An open jar of homemade Sauerkraut


Ingredients (for one 720ml jar, yields approximately 500g Sauerkraut)

1 white cabbage (approximately 750g)
1.5 tsp sea salt

Optional: juniper berries, caraway seeds, cloves; a good glug of white wine

Equipment: 1 720ml lidded jar


Halve the cabbage and cut out and discard its solid core.  Remove one leaf from the outside of the cabbage and set aside (this will serve as a lid later on).  Using a sharp knife, finely shred the rest of the cabbage, put it into a large bowl and sprinkle with the salt.

Firmly massage the salted cabbage with your hands for a good 15 minutes, until the shredded leaves are becoming soft and have released some of their liquid to create a brine.  Mix in any spices you wish to add.

Pack the cabbage into your clean jar, pouring any remaining liquid in on top at the end.  Now cut your reserved cabbage leaf into a circle larger than the lid of the jar and tuck it on top of the shredded cabbage, tucking its edges upwards to create a flat bowl.  Now place the proper lid on the jar: your cabbage is ready to start fermenting!

Store the jar somewhere cool – the ideal temperature for fermentation is around 20c (70f) – and keep a close eye on it for the first 24 hours.  Gas will be building up inside the jar, and you may need to loosen the lid to release the pressure.  Continue to check on it every 48 hours, loosening the lid each time before replacing it tightly.  If for some reason your jar leaks, mix a little more salt water together and pour it in to ensure that the cabbage remains submerged.

After 7 days, taste your Sauerkraut to see if it’s to your liking; if you prefer a stronger flavour, you can leave it to ferment for up to 21 days.  Once it’s reached the level of sourness you like, put your jar of Sauerkraut in the fridge to stop it fermenting, and start thinking about what you’d like to do with it.
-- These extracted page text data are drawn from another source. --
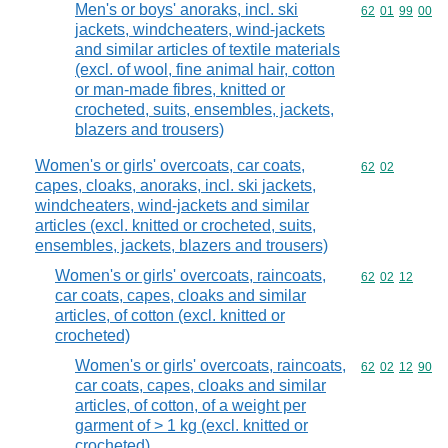
Men's or boys' anoraks, incl. ski
Commodity code
62
01
99
00
jackets, windcheaters, wind-jackets
and similar articles of textile materials
(excl. of wool, fine animal hair, cotton
or man-made fibres, knitted or
crocheted, suits, ensembles, jackets,
blazers and trousers)
Women's or girls' overcoats, car coats,
Commodity code
62
02
capes, cloaks, anoraks, incl. ski jackets,
windcheaters, wind-jackets and similar
articles (excl. knitted or crocheted, suits,
ensembles, jackets, blazers and trousers)
Women's or girls' overcoats, raincoats,
Commodity code
62
02
12
car coats, capes, cloaks and similar
articles, of cotton (excl. knitted or
crocheted)
Women's or girls' overcoats, raincoats,
Commodity code
62
02
12
90
car coats, capes, cloaks and similar
articles, of cotton, of a weight per
garment of > 1 kg (excl. knitted or
crocheted)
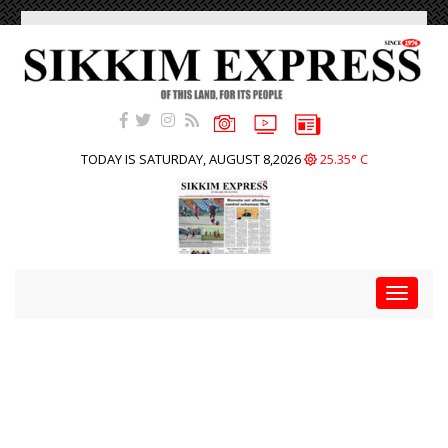
TODAY IS SATURDAY, AUGUST 8,2026
25.35° C
Toggle
navigat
Good luck, and let me know how you get on!

Have you made Sauerkraut?  What do you like to eat it with?

*You can learn more about the lacto-fermentation process at Cultures for Health.

Join the Conversation


  1. says: bavariansojourn

    I would love to make it, but I am not the biggest fan (although I do like the creamed stuff!). I think being made to eat it as a child put me off for life. I do however adore kimchi so I would happily eat that in it’s place…

    1. I would love to give kimchi a go as well now I have lost my fermentation fear 🙂 Sauerkraut is definitely a love it or hate it type thing though, isn’t it, and I think if you’re not a fan of vinegary flavours, you’re automatically out!

  2. says: MidwestPrussian

    Kimchi has more ingredients than sauerkraut, but it’s easy and can be ready faster than its German counterpart.

    Question for you: I made two batches last year and the first came out great, but when I went to make a second, larger batch, it ended up being mush by the time I went to eat it. Do you have any thoughts as to why that was?

    1. With the disclaimer that I’m by no means an experienced fermenter, from what I’ve read, I believe mushiness can be caused either by the salt quantity being wrong or by the room temperature being too high? I think it’s something to do with it causing fermentation to start later. But I’m not sure I’d take my word for it!